Xenofonte deixou para a posteridade, em Anabasi, sua experiência no comando da retirada de um grupo de mercenários gregos a serviço do rei da Pérsia. Nela expôs sua versão dos fatos. Júlio César, imperador romano, também não confiou a outrem seu marketing pessoal, e escreveu Bellum Gallicum. Os EUA começaram a perder a Guerra do Vietnam devido à liberdade de imprensa. Foi por isso que o comando da operação Tempestade no Deserto, ou Guerra do Golfo, determinava o que podia ou não ser publicado. E fez escola. Foi lendo release da Otan, nessa guerra, que um repórter da RBS conquistou o cobiçado posto de diretor de Redação, no jornal Zero Hora. Ocupa o espaço que foi de Augusto Nunes.

Nunes, agora na Época, tinha sido contratado a peso de ouro com a tarefa hercúlea de melhorar a sempre abalada credibilidade da RBS. Poria em prática a famosa máxima de Tomaso di Lapedusa, em O Leopardo: "É preciso mudar para que tudo permaneça como está". Mas foi impedido de testar um ombudsman, declarou à revista Imprensa. Então, ensarilhou as armas e desertou.

Não é que, no país do apagão, da CPI da Corrupção, de processos de cassação, Zero Hora foi à Cidade Luz e se apagou? Na edição dominical de 19/5/01, manchetou com "Monsieur Ronaldinhô". Com direito a foto do jogador Ronaldinho Gaúcho, agora do Paris Saint-Germain, emoldurada pela Torre Eiffel. Como sina, Zero Hora ou foge do assunto ou folcloriza. Versão fotográfica do Diário Oficial da União, repercute como um tambor africano, e na mesma afinação do Painel da Folha, as notinhas disparadas pelo Andrea Matarazzo. Aquele que concentra a milionária verba de publicidade do governo federal.

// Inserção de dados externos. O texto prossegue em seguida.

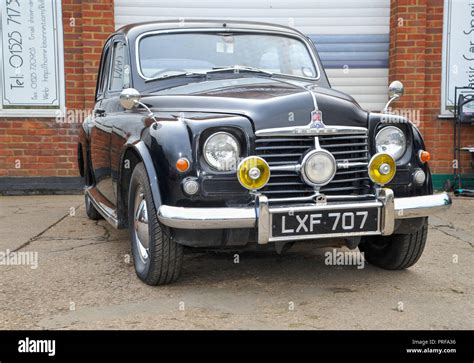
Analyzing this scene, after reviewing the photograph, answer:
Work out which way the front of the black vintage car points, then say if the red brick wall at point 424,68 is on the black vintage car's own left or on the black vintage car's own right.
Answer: on the black vintage car's own left

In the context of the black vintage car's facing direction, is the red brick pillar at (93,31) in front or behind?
behind

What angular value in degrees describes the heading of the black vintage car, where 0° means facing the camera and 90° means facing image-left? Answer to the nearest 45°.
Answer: approximately 315°
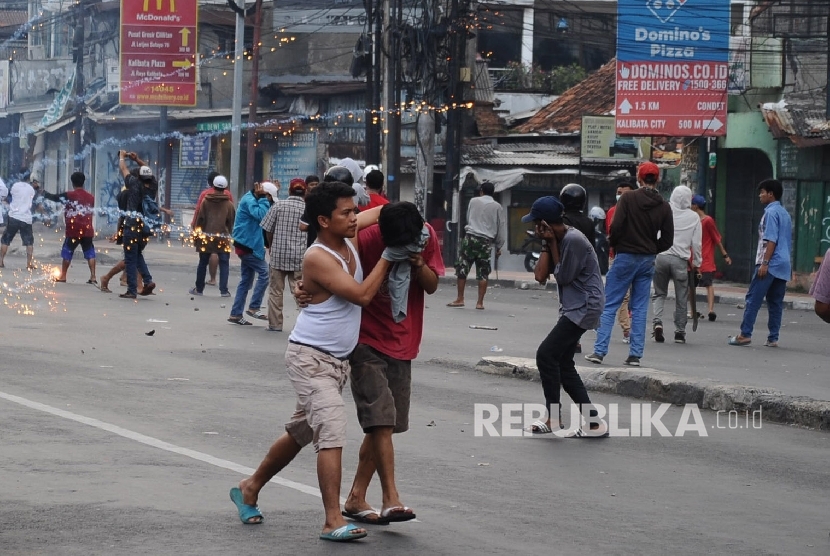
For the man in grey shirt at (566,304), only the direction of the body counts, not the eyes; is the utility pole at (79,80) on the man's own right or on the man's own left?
on the man's own right

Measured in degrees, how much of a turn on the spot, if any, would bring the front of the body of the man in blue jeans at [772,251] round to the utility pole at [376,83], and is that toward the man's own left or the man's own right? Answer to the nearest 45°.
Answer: approximately 45° to the man's own right

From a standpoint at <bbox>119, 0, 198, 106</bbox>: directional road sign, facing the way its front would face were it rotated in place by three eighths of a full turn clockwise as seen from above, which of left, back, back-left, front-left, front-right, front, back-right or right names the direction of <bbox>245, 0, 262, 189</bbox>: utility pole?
right

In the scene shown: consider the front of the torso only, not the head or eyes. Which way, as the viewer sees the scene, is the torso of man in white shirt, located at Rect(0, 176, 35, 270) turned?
away from the camera

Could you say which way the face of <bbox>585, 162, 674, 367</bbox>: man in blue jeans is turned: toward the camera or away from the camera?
away from the camera

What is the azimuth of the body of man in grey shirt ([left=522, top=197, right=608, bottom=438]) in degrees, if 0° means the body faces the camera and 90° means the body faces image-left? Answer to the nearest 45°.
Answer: approximately 90°

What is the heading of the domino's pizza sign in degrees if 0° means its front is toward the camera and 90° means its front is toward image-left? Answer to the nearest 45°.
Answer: approximately 0°
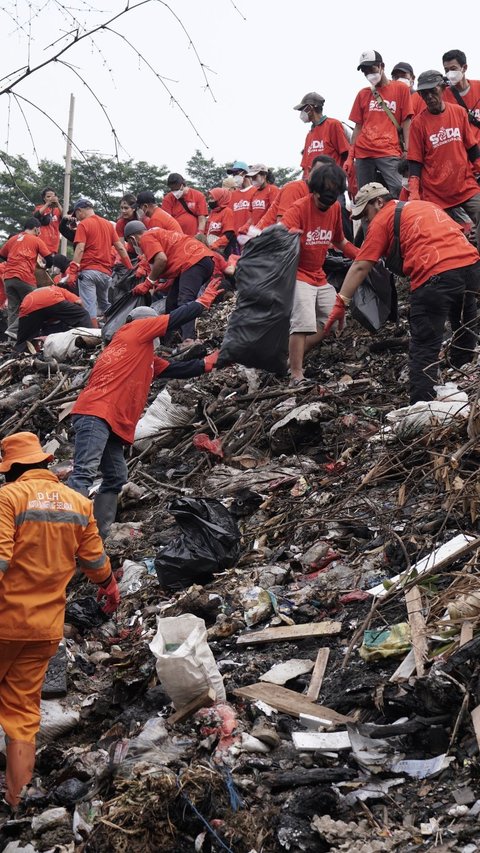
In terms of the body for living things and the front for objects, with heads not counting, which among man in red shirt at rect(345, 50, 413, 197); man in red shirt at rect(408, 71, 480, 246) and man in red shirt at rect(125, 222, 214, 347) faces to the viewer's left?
man in red shirt at rect(125, 222, 214, 347)

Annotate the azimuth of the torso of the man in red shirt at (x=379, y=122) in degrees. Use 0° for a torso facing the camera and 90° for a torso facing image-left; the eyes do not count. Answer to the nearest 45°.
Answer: approximately 0°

Envolta pelos patrocinadores, Zero Hora não discutiu a privatização. Nem a da energia elétrica, muito menos a da telefonia, da qual foi parte interessada. Pelo contrário, perdeu-se em páginas laudatórias às benesses da venda do patrimônio estatal. Não importava se a venda era a outra estatal, espanhola ou italiana. Enrolou-se num paradoxo de simples solução: se uma estatal espanhola pode perfeitamente atender às demandas de serviço é pelo simples fato que o governo espanhol escolhe administradores com mais acuidade que o nacional.

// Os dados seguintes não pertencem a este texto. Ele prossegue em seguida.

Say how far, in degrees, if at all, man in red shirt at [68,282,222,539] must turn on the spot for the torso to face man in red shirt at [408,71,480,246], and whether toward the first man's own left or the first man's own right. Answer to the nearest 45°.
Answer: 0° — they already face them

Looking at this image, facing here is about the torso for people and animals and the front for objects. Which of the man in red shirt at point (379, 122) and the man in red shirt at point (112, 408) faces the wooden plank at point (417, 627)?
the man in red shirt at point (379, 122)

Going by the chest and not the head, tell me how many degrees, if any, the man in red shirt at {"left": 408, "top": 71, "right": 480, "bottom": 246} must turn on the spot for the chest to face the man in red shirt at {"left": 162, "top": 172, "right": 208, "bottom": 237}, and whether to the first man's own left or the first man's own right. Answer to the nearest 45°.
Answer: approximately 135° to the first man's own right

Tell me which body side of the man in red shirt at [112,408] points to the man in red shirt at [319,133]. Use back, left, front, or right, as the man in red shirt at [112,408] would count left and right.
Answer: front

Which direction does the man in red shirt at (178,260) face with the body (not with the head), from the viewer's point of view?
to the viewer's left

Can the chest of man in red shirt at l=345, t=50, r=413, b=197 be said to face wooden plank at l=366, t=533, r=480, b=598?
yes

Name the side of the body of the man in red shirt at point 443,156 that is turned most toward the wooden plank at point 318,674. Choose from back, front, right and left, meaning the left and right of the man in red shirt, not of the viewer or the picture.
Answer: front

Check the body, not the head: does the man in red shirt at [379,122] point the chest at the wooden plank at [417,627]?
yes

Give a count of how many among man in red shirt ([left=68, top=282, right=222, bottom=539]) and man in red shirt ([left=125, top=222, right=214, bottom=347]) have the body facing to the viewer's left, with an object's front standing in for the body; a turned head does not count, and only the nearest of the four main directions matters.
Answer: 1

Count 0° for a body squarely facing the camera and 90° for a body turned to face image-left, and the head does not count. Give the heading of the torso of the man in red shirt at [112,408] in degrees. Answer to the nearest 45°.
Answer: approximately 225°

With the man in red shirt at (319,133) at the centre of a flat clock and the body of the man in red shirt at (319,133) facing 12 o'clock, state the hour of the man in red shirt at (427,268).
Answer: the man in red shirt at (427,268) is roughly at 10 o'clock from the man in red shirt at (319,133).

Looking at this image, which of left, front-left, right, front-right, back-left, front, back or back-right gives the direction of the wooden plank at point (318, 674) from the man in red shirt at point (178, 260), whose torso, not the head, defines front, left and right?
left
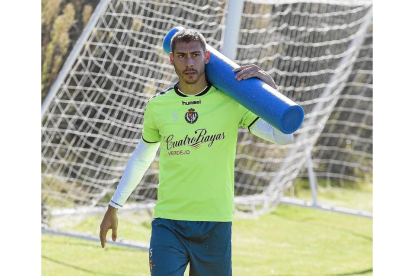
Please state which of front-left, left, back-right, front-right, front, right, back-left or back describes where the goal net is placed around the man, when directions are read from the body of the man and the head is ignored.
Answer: back

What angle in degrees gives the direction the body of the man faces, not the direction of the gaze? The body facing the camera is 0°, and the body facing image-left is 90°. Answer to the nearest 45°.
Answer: approximately 0°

Agora, faz papel de "Fiscais de FHC", como já o foram de Sarney, para dedurar quem ousa iluminar a rua de noite. Não se preocupa em discutir as causas, até como medida preventiva. Se a RBS cobrasse do governo federal com a mesma tenacidade de guerra de trincheira com que cobra do atual governo do estado, poderia ser menos esportiva e mais conseqüente em suas manchetes dominicais em tempos de apagão. Não por acaso, uma hora a RBS é condenada a indenizar o MST, outra, simples cidadãos, como no caso do Planeta Atlântida, em Santa Catarina. Só o atual secretário de Justiça já foi indenizado em R$ 1.191.000. Por acordo, já que as ações no Superior Tribunal de Justiça apontavam valores ainda maiores. Sem que seus leitores saibam por seus veículos.

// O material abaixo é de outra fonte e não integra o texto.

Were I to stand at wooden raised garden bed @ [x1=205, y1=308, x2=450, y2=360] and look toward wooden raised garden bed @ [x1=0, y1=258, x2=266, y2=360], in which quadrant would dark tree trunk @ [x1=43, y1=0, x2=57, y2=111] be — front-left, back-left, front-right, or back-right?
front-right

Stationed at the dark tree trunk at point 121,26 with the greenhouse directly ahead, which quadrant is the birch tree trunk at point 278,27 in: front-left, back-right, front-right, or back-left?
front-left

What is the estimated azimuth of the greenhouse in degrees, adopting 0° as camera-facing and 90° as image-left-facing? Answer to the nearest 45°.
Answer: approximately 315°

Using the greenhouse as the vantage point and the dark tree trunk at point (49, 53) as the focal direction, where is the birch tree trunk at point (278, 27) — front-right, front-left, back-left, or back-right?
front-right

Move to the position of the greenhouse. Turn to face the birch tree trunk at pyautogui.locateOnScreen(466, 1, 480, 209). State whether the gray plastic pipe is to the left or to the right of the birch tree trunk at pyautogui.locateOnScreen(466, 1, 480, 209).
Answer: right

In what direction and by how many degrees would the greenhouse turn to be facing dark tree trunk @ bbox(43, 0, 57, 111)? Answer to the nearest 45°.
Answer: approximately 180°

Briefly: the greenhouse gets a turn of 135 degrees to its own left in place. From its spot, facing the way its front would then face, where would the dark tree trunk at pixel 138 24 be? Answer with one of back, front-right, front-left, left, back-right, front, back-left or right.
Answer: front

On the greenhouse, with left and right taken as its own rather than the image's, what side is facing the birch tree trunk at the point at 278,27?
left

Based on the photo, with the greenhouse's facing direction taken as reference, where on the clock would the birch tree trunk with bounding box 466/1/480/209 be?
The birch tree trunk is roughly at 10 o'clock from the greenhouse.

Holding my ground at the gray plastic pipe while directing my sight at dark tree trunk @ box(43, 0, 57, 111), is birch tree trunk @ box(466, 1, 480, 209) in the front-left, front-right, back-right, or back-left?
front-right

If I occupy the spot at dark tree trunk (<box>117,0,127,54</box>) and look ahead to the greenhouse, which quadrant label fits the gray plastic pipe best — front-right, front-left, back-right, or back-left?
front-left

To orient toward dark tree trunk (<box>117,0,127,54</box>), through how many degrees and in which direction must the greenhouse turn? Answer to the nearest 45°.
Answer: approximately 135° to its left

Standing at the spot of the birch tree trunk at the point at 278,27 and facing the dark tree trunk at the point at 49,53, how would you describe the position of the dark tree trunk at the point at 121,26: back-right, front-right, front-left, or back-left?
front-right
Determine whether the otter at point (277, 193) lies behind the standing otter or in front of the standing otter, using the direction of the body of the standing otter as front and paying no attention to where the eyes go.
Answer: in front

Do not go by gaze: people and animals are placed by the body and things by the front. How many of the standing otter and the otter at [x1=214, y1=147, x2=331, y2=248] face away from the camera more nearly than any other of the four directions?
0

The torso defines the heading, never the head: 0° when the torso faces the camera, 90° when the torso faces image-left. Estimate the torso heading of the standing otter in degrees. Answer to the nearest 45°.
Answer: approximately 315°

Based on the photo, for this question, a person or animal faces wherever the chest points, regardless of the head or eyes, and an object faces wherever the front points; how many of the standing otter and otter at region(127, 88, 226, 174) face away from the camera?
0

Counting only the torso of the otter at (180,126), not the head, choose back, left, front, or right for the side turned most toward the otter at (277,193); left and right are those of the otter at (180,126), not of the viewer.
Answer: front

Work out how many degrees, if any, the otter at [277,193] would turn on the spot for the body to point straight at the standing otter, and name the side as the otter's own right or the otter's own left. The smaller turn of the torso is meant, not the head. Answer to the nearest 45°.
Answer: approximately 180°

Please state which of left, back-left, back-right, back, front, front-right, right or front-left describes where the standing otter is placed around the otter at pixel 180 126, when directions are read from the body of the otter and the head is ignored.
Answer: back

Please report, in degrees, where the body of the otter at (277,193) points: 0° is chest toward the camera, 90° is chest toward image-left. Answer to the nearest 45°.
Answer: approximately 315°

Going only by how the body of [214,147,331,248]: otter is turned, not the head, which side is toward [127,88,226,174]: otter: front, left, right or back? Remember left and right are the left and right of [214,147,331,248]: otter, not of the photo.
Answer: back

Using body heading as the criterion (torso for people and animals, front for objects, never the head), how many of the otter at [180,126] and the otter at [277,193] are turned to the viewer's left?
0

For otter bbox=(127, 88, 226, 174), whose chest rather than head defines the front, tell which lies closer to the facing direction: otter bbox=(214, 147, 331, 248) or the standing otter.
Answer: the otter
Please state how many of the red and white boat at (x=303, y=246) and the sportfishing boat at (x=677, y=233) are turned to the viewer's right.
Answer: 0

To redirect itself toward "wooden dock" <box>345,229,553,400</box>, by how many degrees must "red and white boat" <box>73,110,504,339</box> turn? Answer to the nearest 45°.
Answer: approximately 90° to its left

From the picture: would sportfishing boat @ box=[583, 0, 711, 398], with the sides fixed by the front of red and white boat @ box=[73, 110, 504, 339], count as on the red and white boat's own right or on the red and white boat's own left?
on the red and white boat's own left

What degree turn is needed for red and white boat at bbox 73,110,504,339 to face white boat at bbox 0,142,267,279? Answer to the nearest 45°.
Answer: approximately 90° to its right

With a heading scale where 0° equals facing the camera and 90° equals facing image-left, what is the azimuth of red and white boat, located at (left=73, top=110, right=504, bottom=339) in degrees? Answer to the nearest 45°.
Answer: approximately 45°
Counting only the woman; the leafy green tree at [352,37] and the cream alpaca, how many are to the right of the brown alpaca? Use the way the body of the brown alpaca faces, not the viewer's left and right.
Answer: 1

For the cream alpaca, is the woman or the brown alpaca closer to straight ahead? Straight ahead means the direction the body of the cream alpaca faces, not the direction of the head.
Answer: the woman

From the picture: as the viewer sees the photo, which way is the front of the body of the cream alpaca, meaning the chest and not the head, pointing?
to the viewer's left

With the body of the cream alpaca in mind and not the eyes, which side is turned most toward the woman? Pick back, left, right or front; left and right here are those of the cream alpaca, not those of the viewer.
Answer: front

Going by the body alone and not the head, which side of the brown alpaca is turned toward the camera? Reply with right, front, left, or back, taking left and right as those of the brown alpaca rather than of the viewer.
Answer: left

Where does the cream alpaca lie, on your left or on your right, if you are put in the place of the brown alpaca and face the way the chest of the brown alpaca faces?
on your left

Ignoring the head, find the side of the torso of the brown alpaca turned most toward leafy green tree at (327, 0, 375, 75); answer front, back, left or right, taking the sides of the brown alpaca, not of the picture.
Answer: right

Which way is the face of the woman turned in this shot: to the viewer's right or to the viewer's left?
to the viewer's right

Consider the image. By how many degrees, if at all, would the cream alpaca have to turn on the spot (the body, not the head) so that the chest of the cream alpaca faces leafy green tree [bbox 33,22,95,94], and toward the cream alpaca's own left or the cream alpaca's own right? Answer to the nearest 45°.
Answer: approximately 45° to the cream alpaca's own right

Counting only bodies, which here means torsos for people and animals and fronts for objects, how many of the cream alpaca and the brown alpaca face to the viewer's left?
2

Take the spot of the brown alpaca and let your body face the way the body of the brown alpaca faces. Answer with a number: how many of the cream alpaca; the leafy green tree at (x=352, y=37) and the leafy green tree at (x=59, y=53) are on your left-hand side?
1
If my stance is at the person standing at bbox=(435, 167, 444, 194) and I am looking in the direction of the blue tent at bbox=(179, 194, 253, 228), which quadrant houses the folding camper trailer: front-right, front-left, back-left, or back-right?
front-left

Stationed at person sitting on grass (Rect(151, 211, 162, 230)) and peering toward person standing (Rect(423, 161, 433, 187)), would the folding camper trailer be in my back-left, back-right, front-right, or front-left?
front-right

A promiscuidade de interesses com o governo federal continua com a propaganda da privatização da água e do saneamento urbanos. Querem convencer que comprar água potável da empresa suíça Nestlé não deve ser faculdade, mas imposição pública. É a política do Estado mínimo. Estado mínimo mas com empréstimo público e isenção fiscal máximos. Essa filosofia aproximou a RBS de ACM na disputa do governo do estado com a Ford. ACM e RBS venceram, com a prodigalidade do BNDES, e a Ford foi para Camaçari-BA.

A RBS, capitão-de-mato da Globo no Sul, conhece ACM desde criancinha. ACM, ministro das Comunicações (ou concessões), foi colega de Antonio Britto (ex-porta-voz), ligado à RBS, no governo Sarney, por interferência de Roberto Marinho, como bem mostrou documentário do Channel Four, de Londres. Aliás, até hoje proibido por decisão da Vênus Platinada. RBS e Antonio Britto, no entanto, só entraram em êxtase quando este virou governador com o apoio escancarado daquela. Mais ou menos como Berlusconi e a Mediaset, agora na Itália.

O que tudo isso tem a ver? Lembro de uma charge da finada Bundas. Mostrava que o traficante tinha cobertura do delegado, que apoiava o deputado, que por sua vez fazia as leis. Ora, se existe um senador que consegue nomear dois ministros e um batalhão no segundo e terceiro escalões, deve haver também um séqüito que lhe dá quartel. O PFL nunca é cobrado por abrigar correligionários de partido como Hildebrando "Motosserra" Paschoal ou ACM.

Ora, procurem nos estados e verão que o modus operandi desse partido é sempre o mesmo. A única regra cobrada de seus pares é a fisiologia. E com forte inserção nas empresas de comunicação. Como no tráfico, o deputado faltoso pego é logo substituído por outro de igual caráter e operacionalidade. O método ACM pode ser dissimulado, como Jaime Lerner faz no Paraná, mas siameses no exercício do mandonismo, como cunhou Dines.

A Zero Hora repercutiu em manchete depoimento de delegados na CPI que trata da Segurança Pública no RS. Dois delegados "ouviram dizer" que o dinheiro do jogo do bicho seria utilizado em atividades assistenciais, comandadas pela primeira-dama, Judite Dutra, mulher do governador Olívio Dutra. Lançada suspeita em tinta marrom na véspera, vestiu de esportiva a edição domingueira.

Em tempo: assim que saiu a edição n? 121 d?Observatório da Imprensa, com o texto apontando a manipulação da RBS, particularmente sobre chuvas e alagamentos deste outono, foi retirado do site o caderno ricamente ilustrado.